As an adoptee author, I very much want to write a children’s book about an adoptee protagonist in which she or he struggles with the facts and nature of her or his adoption. It’s a topic – or network of topics – that does not lend itself to simple plotlines or, for me, at least, happy endings. Adoption is a not an issue that the adoptee can “solve.” There are sub-issues that can be better and more directly addressed by the adoptee him/herself – ways that the he/she can take charge and transform situations, to some degree.
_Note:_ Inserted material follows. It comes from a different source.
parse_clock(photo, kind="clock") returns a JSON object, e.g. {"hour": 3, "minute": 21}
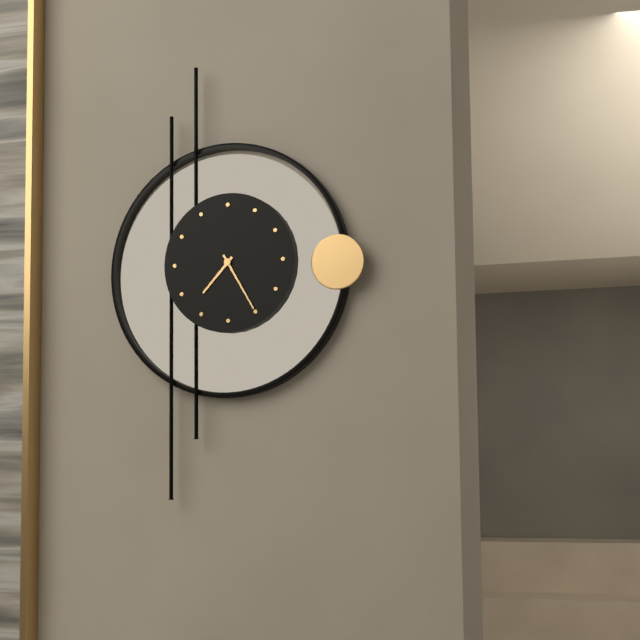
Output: {"hour": 7, "minute": 25}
However, as parents are the main purchasers of books, it follows that most adoptive parents don’t want to read a book that focuses on the grief of the adoptee, the grief of the birth parent, the imbalance of power and resources that is often the case between birth parent(s) and adoptive parents – especially in the case of transnational adoptions, and often in the case of transracial adoptions.

Most children’s books about adoption that I have read focus on the choice of the adoptive mother, and how the adoptee and the adoptive parents are “meant to be together,” which implies that the child and the birth family are not meant to be together. This logic, while soothing to adoptive families and to the child as a young one, grows thin and problematic as the child moves into adulthood.